Walloped by a plunging currency which facilitated a widening current account deficit, exchange traded funds tracking Indonesia tumbled last year.
That story is known and in the past. This year, ETFs focusing Southeast Asia’s largest economy have surged, proving gold can indeed be mined by participating in the “trash to treasure” trade. “So far in 2014, Indonesia is again the top performer in Asia. Part of the reason is that its currency, the rupiah, is up 4.6%, but Jakarta’s stocks have done nicely too, up 15% year-to-date. Some of its beaten-down big-bank stocks are up as much as 30%,” reports Assif Shameen for Barron’s.
Rebounding bank shares are pivotal to the fortunes of the iShares MSCI Indonesia ETF (NYSEArca: EIDO) and the Market Vectors Indonesia Index ETF (NYSEArca: IDX), which have financial services sector weights of 34.6% and 31.5%, respectively. So is Indonesia’ narrowing current account deficit. Importantly, the country actually posted a surplus in the fourth quarter. [Account Surplus ETF Trade is Mixed]
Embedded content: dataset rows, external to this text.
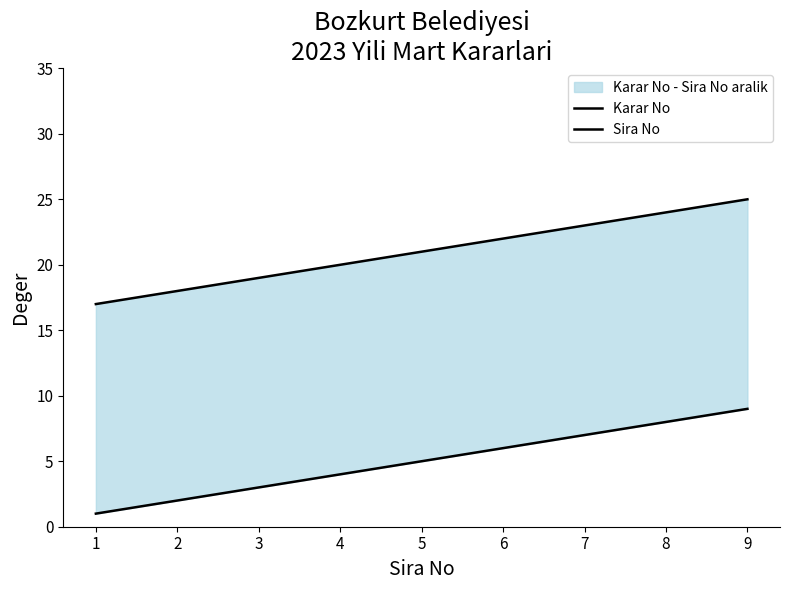

Rank the series by their average value, from highest to lowest.

Karar No, Sira No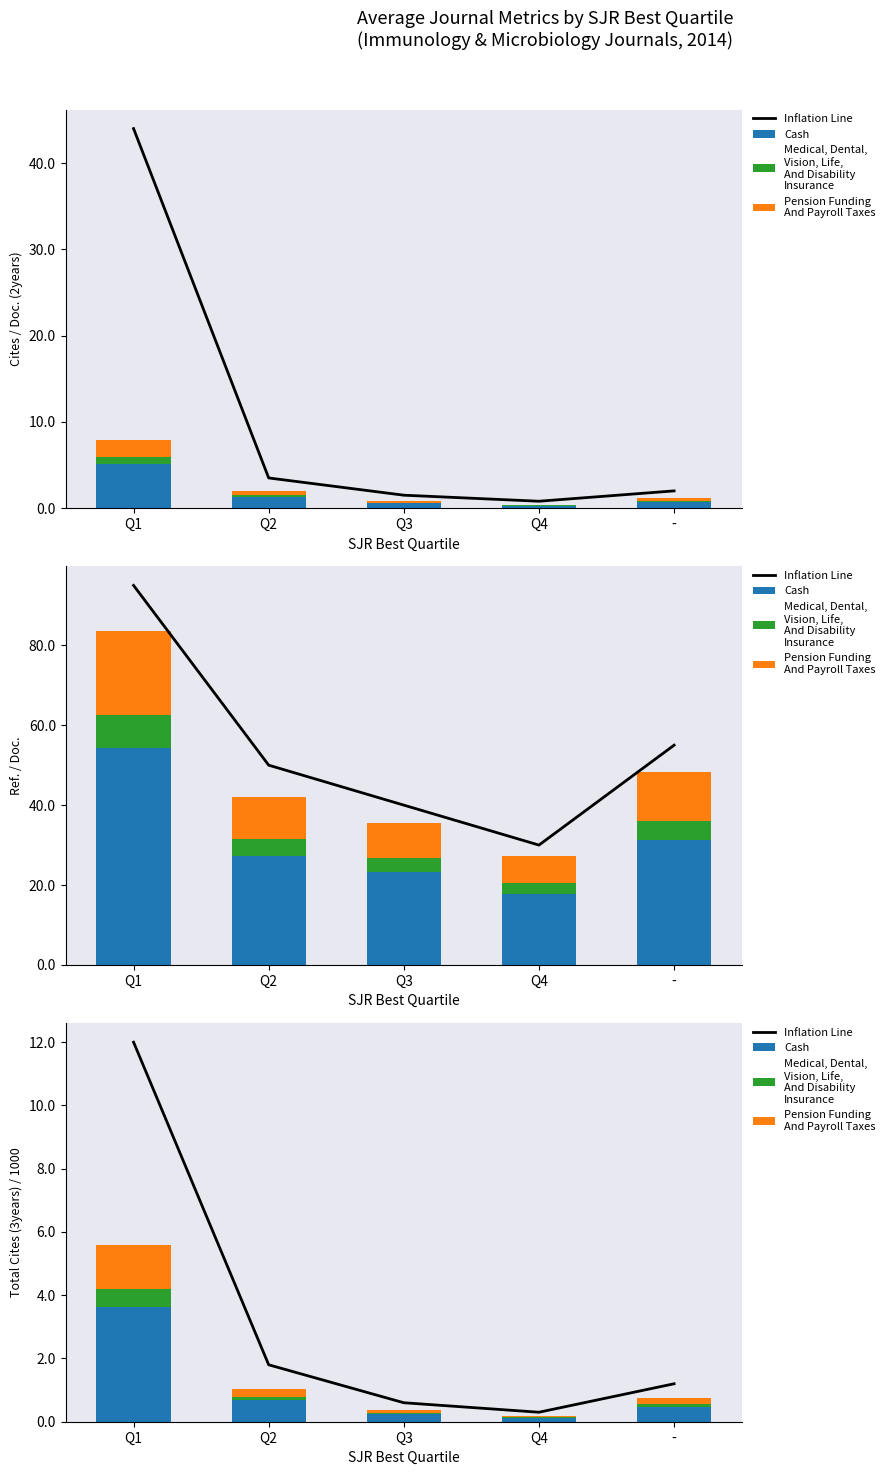

Is it true that Pension Funding
And Payroll Taxes equals 0.2 at -?

True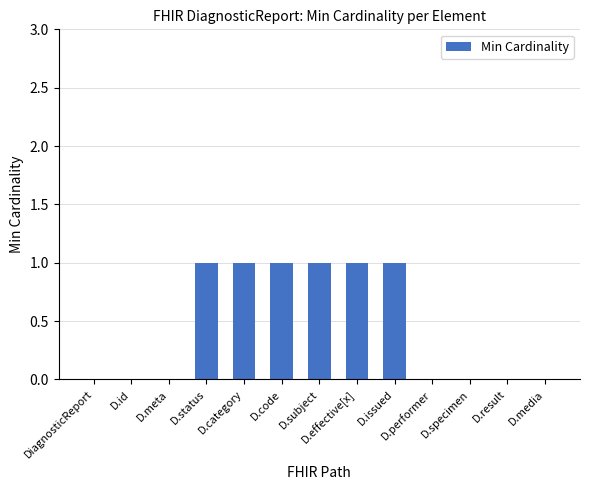

True or false: the data shows 1 at D.status.

True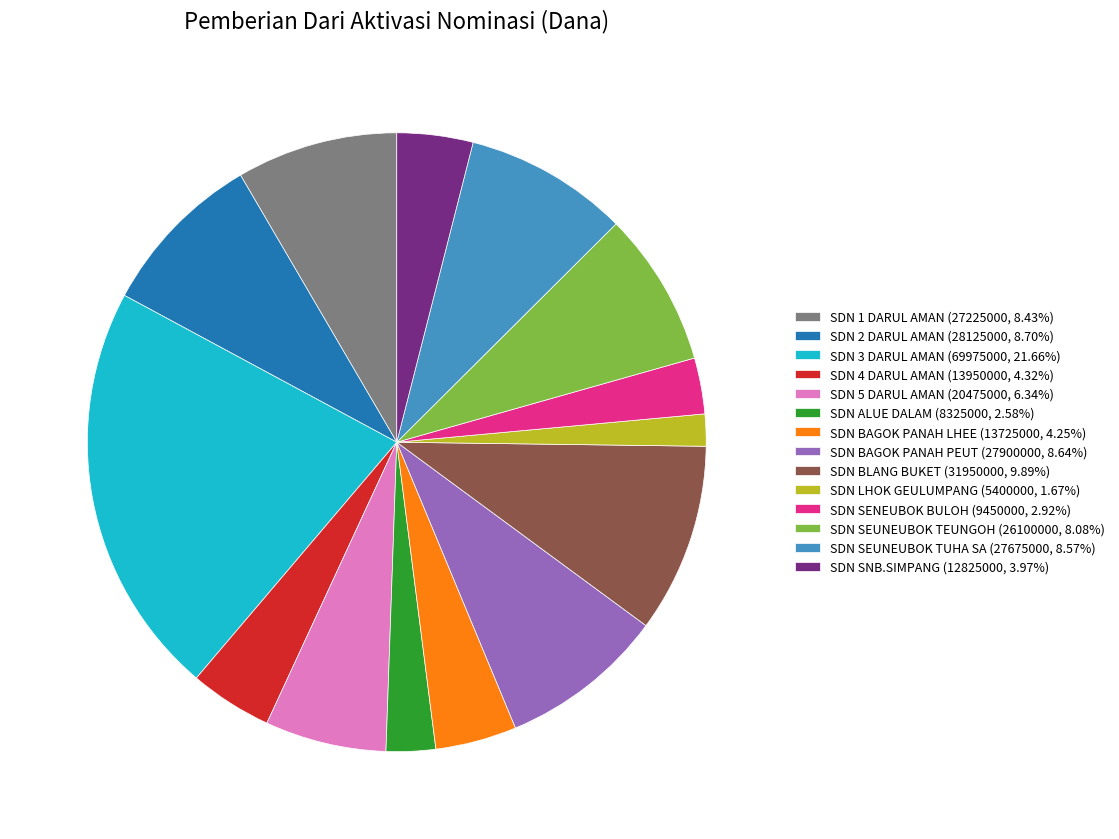

Which slice is the largest?

SDN 3 DARUL AMAN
As a percentage of GDP, Indonesia’s current account deficit is -3.3%, better than the deficits seen in Brazil, India, South Africa and Turkey, the countries that, along with Indonesia, comprise the so-called Fragile Five or BIITS group. [BIITS ETFs Still Fragile]
Barron’s notes Citigroup, JPMorgan Chase and Morgan Stanley have all turned bullish on Indonesian equities, which “trade at about 14 times this year’s earnings and 12.3 times next year’s with consensus corporate earnings forecasts of about 11% growth this year and 13.3% next year,” according to the magazine.